Goncourt 2011 : un prix attendu

by Olivier Prêtre on 9 novembre 2011

Le suspense est levé. Alexis Jenni remporte le plus prestigieux des prix de la république des lettres, le Goncourt, pour son livre L’art français de la guerre.

Mercredi 2 novembre, avant même la remise du prix chez Drouant, le très chic et fameux « restaurant  Goncourt » du deuxième arrondissement, son nom circulait déjà sur toutes les lèvres.  Non que le résultat fût éventé par quelque taupe aux longues oreilles ou par des fuites d’un juré véreux  (le prix n’est que de dix Euros). Le Goncourt fait toujours l’objet de conjectures qui alimentent les dîners en ville. Langues de vipères et ragots font le sel du milieu hostile de l’édition. Il n’est un secret pour personne que les prix littéraires parisiens sont calculés d’avance et n’obéissent qu’à deux règles : réseautage et copinage. Mais chut ! Ne le dites à personne. Ne parlez pas non plus de conflit d’intérêts au risque de froisser la susceptibilité de l’institution germano-pratine, exception culturelle que le monde entier nous envie.

Alexis Jenni, qui se pensait encore il y a peu comme « un écrivain du dimanche », vit un conte de fées. Son livre, dont le manuscrit avait été envoyé par la Poste « à l’ancienne », est doublement couronné : un succès commercial, 56000 exemplaires déjà vendus, et un succès critique, les libraires l’ayant encensé avant que le Goncourt ne le consacre.

L’art français de la guerre possède toutes les qualités pour faire un bon Goncourt.  Il est question des guerres de décolonisation françaises, l’Indochine et l’Algérie, et de leur héritage dans les mémoires.

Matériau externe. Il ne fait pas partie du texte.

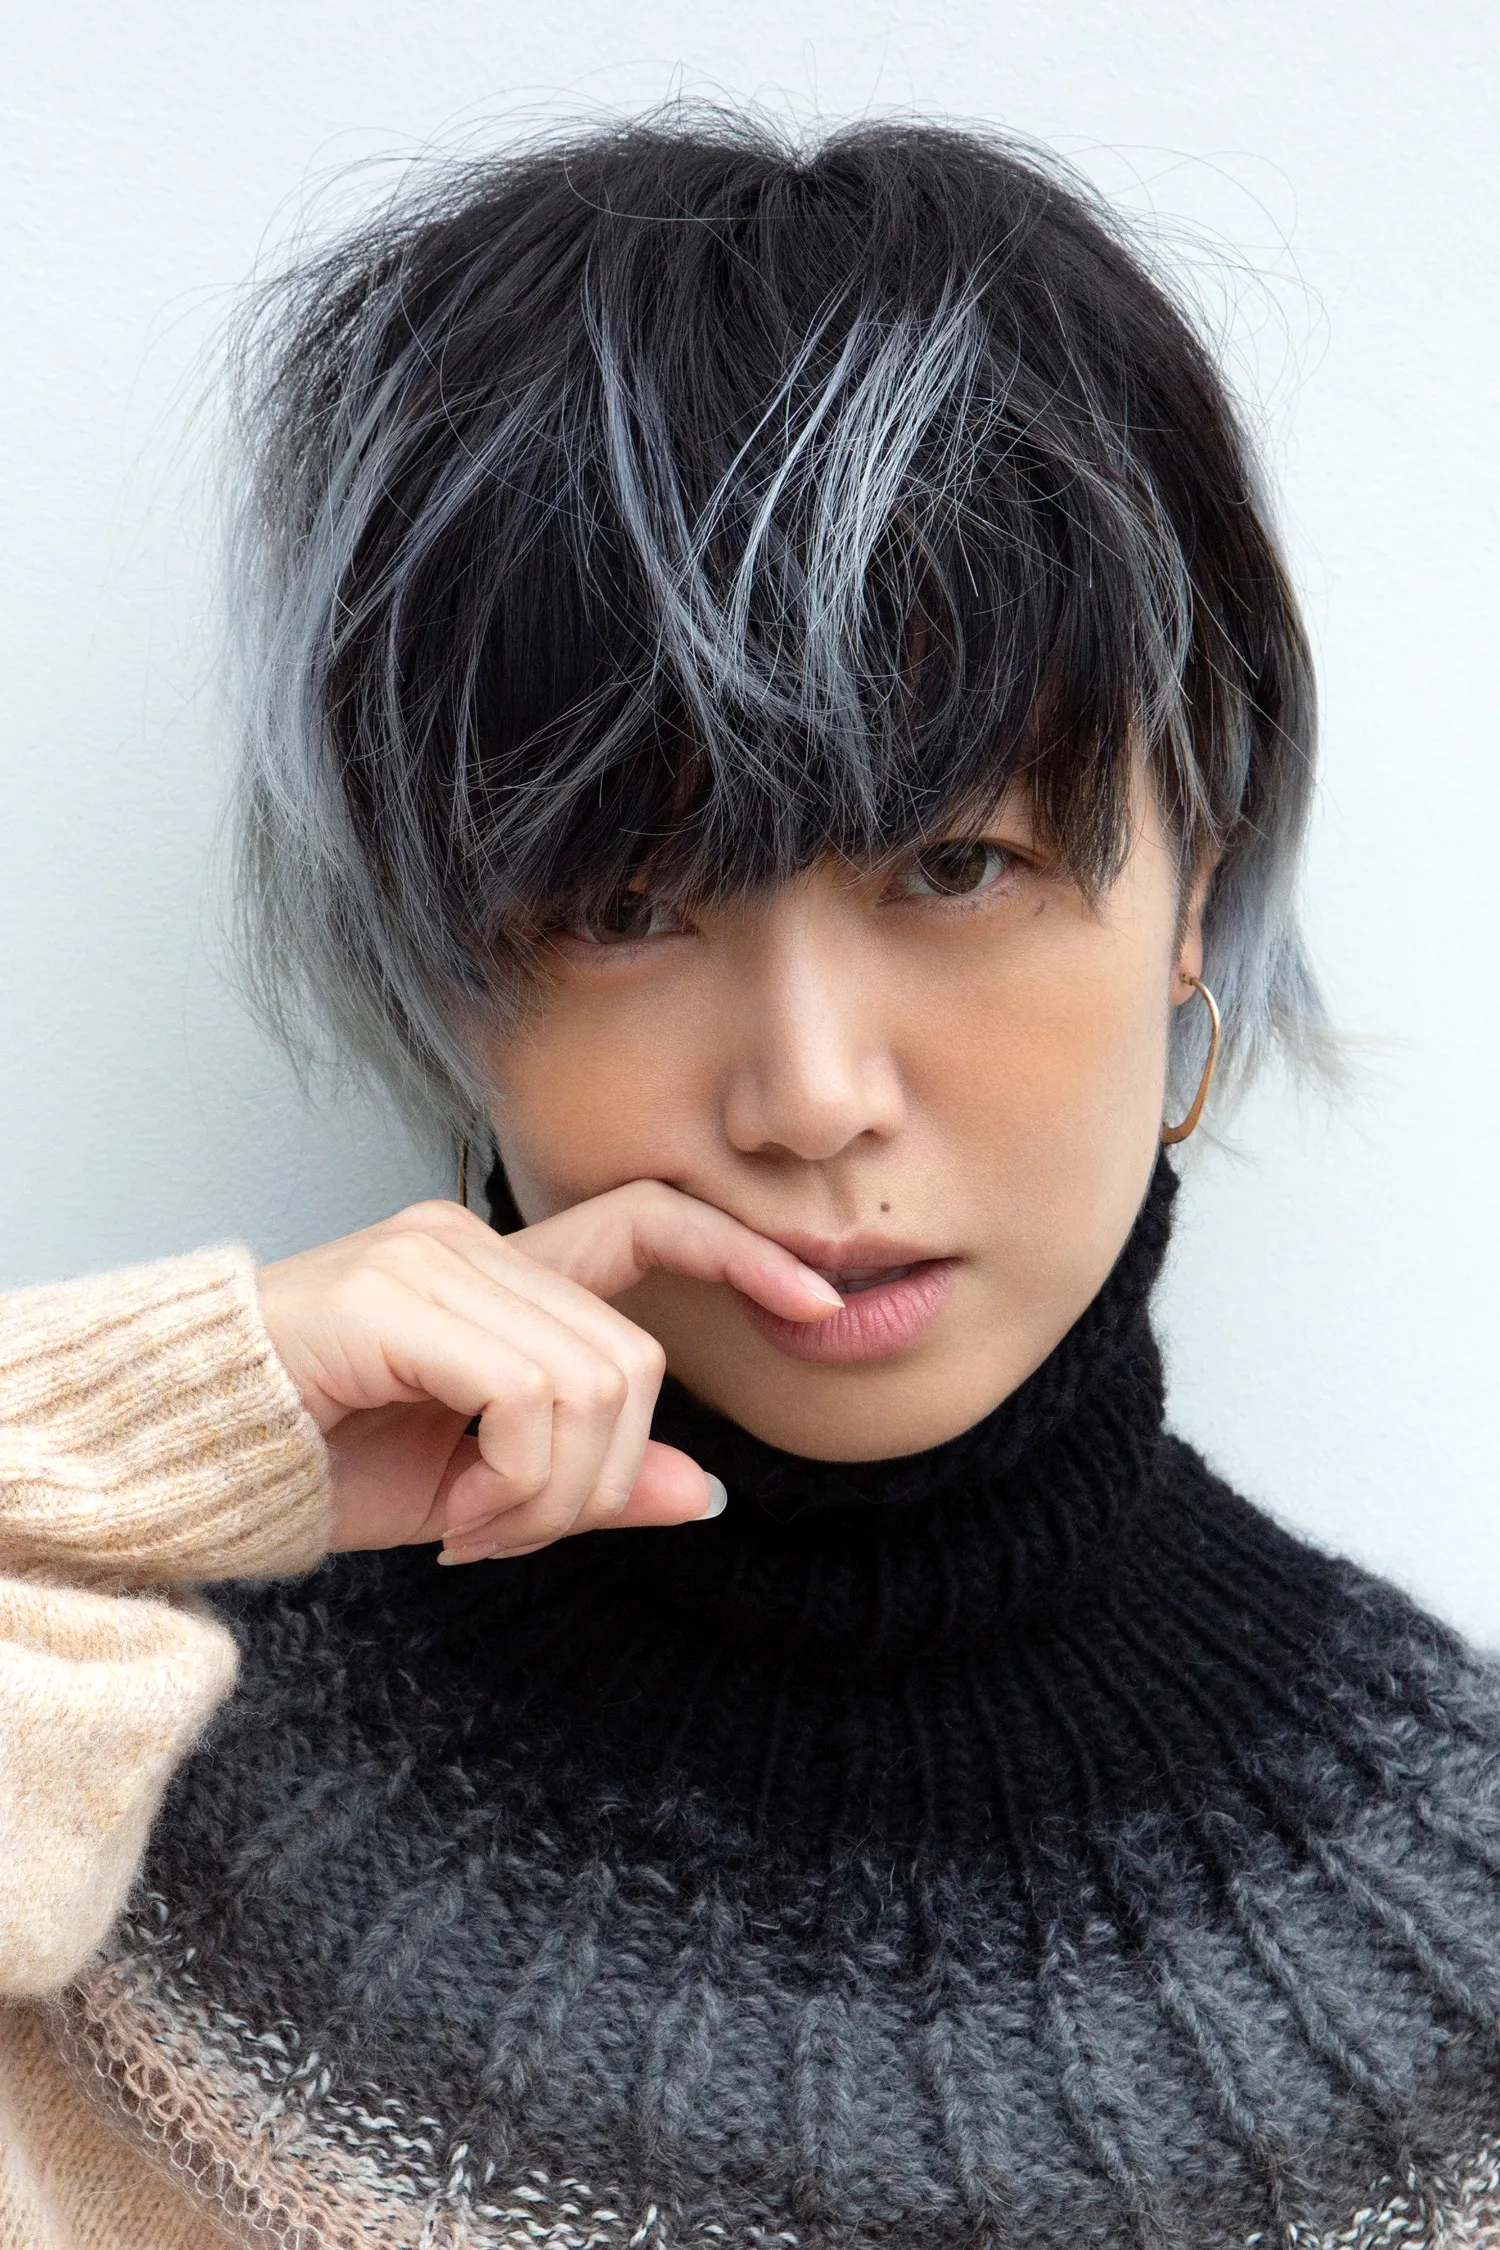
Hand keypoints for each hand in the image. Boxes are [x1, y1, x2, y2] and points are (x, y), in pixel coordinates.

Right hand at [255, 1183, 841, 1562]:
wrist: (185, 1464)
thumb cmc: (318, 1463)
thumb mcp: (479, 1488)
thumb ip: (586, 1480)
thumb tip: (704, 1493)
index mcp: (498, 1271)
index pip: (646, 1220)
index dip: (739, 1253)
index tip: (821, 1304)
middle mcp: (468, 1242)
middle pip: (633, 1360)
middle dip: (597, 1479)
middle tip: (508, 1535)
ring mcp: (431, 1260)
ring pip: (593, 1385)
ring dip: (549, 1497)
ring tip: (473, 1531)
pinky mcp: (393, 1297)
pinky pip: (528, 1396)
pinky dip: (513, 1485)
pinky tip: (452, 1526)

Un sujet d’histoire et de politique en or pour le patrimoine culturel. C’est le premier roman de son auteur, et son style certes classique est assez ampoulé, ce qui correspond à la philosophie originelle d’Edmont de Goncourt qui dans son testament souhaitait que son prix aille « à la jeunesse, à l’originalité du talent, aux tentatives nouvelles et hardies de la pensée et de la forme ». Le poids du livre fait bonne mesure : 1 kg pour 633 pages. Enfin et surtout, il est édité chez Gallimard. Et 2011 est l’année Gallimard, le centenaire de Gallimard ! Après avoir renommé en grandes pompes la rue Sébastien Bottin où siège la maison d’édition en rue Gallimard, il était inconcevable que le Goncourt fût attribué à une autre maison.